EXERCISE DIRECTIONS:
Each entry needs to be duplicated exactly.

STORED DATA:
################

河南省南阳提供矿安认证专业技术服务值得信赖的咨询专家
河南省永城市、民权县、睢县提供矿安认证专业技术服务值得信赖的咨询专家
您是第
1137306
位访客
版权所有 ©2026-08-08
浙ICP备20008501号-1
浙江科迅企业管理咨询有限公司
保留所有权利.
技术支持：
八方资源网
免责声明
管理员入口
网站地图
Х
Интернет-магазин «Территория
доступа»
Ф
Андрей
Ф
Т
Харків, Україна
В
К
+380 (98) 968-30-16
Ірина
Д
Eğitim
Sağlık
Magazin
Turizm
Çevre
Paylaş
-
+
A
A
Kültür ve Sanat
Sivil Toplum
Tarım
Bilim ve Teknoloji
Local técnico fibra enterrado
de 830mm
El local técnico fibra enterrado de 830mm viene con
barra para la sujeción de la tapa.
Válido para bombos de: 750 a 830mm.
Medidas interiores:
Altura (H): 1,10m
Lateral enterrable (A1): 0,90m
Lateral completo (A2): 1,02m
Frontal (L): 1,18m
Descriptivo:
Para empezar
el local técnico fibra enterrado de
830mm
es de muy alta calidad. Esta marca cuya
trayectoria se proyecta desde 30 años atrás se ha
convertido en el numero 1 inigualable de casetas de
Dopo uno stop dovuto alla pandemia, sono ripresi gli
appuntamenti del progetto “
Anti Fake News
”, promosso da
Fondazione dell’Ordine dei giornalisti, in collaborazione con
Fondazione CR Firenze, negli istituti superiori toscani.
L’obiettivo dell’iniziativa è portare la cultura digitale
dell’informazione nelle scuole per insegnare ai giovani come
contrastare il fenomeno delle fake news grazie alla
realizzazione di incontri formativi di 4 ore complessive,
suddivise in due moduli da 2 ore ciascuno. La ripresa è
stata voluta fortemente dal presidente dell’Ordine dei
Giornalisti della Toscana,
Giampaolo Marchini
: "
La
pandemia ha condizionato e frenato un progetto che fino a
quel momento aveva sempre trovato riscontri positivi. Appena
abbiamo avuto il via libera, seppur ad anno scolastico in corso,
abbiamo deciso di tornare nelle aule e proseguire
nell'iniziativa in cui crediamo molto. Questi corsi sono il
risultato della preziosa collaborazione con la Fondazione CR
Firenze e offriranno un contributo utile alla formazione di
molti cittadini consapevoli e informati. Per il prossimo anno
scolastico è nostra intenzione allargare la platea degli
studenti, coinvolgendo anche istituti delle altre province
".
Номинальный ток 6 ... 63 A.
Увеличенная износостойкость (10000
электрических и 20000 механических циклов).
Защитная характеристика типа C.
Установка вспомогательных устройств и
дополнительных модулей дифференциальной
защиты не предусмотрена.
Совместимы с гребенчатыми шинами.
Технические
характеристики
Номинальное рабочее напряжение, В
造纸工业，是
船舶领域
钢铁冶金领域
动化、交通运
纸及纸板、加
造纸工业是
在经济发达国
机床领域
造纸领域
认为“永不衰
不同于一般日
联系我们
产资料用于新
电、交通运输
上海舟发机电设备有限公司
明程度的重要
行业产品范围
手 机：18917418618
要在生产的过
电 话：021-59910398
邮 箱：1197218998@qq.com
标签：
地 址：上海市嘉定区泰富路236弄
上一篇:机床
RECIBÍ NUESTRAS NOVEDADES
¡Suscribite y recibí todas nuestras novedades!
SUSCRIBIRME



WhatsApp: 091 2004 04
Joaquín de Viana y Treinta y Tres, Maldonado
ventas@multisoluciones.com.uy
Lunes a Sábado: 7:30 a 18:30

################

THE ANSWER:
河南省南阳提供矿安认证专业技术服务值得信赖的咨询专家
河南省永城市、民权县、睢县提供矿安认证专业技术服务值得信赖的咨询专家
您是第
1137306
位访客
版权所有 ©2026-08-08
浙ICP备20008501号-1
浙江科迅企业管理咨询有限公司
保留所有权利.
技术支持：
八方资源网
免责声明
管理员入口
网站地图
Х
Интернет-магазин «Территория
доступа»
Ф
Андрей
Ф
Т
Харків, Україна
В
К
+380 (98) 968-30-16
Ірина
Д
Eğitim
Sağlık
Magazin
Turizm
Çevre
Paylaş
-
+
A
A
Kültür ve Sanat
Sivil Toplum
Tarım
Bilim ve Teknoloji
Local técnico fibra enterrado
de 830mm
El local técnico fibra enterrado de 830mm viene con
barra para la sujeción de la tapa.
Válido para bombos de: 750 a 830mm.
Medidas interiores:
Altura (H): 1,10m
Lateral enterrable (A1): 0,90m
Lateral completo (A2): 1,02m
Frontal (L): 1,18m
Descriptivo:
Para empezar
el local técnico fibra enterrado de
830mm
es de muy alta calidad. Esta marca cuya
trayectoria se proyecta desde 30 años atrás se ha
convertido en el numero 1 inigualable de casetas de
Dopo uno stop dovuto alla pandemia, sono ripresi gli
appuntamenti del progetto “
Anti Fake News
”, promosso da
Fondazione dell’Ordine dei giornalisti, in collaborazione con
Fondazione CR Firenze, negli istituti superiori toscani.
L’obiettivo dell’iniziativa è portare la cultura digitale
dell’informazione nelle scuole per insegnare ai giovani come
contrastare il fenomeno delle fake news grazie alla
realizzazione di incontri formativi di 4 ore complessive,
suddivise in due moduli da 2 ore ciascuno. La ripresa è
stata voluta fortemente dal presidente dell’Ordine dei
Giornalisti della Toscana,
Giampaolo Marchini
: "
La
pandemia ha condizionato e frenato un progetto che fino a
quel momento aveva sempre trovato riscontri positivi. Appena
abbiamo avuto il via libera, seppur ad anno scolastico in corso,
abbiamo deciso di tornare nelle aule e proseguire
nell'iniziativa in cui crediamo molto. Questi corsi sono il
risultato della preziosa collaborazione con la Fondazione CR
Firenze e offriranno un contributo utile alla formazione di
molti cittadini consapevoli e informati. Per il prossimo anno
scolastico è nostra intenzione allargare la platea degli
studenti, coinvolgendo anche istituti delle altre province
".
Номинальный ток 6 ... 63 A.
Увеличенная износостойкость (10000
электрических и 20000 механических циклов).
Защитная характеристика типа C.
Установка вспомогательных устройств и
дополнительных модулей дифференциальной
защиты не предусмотрена.
Совместимы с гребенчатыми шинами.
Технические
характеристики
Номинальное рабочее напряжение, В
造纸工业，是
船舶领域
钢铁冶金领域
动化、交通运
纸及纸板、加
造纸工业是
在经济发达国
机床领域
造纸领域
认为“永不衰
不同于一般日
联系我们
产资料用于新
电、交通运输
上海舟发机电设备有限公司
明程度的重要
行业产品范围
手 机：18917418618
要在生产的过
电 话：021-59910398
邮 箱：1197218998@qq.com
标签：
地 址：上海市嘉定区泰富路236弄
上一篇:机床
RECIBÍ NUESTRAS NOVEDADES
¡Suscribite y recibí todas nuestras novedades!
SUSCRIBIRME



WhatsApp: 091 2004 04
Joaquín de Viana y Treinta y Tres, Maldonado
ventas@multisoluciones.com.uy
Lunes a Sábado: 7:30 a 18:30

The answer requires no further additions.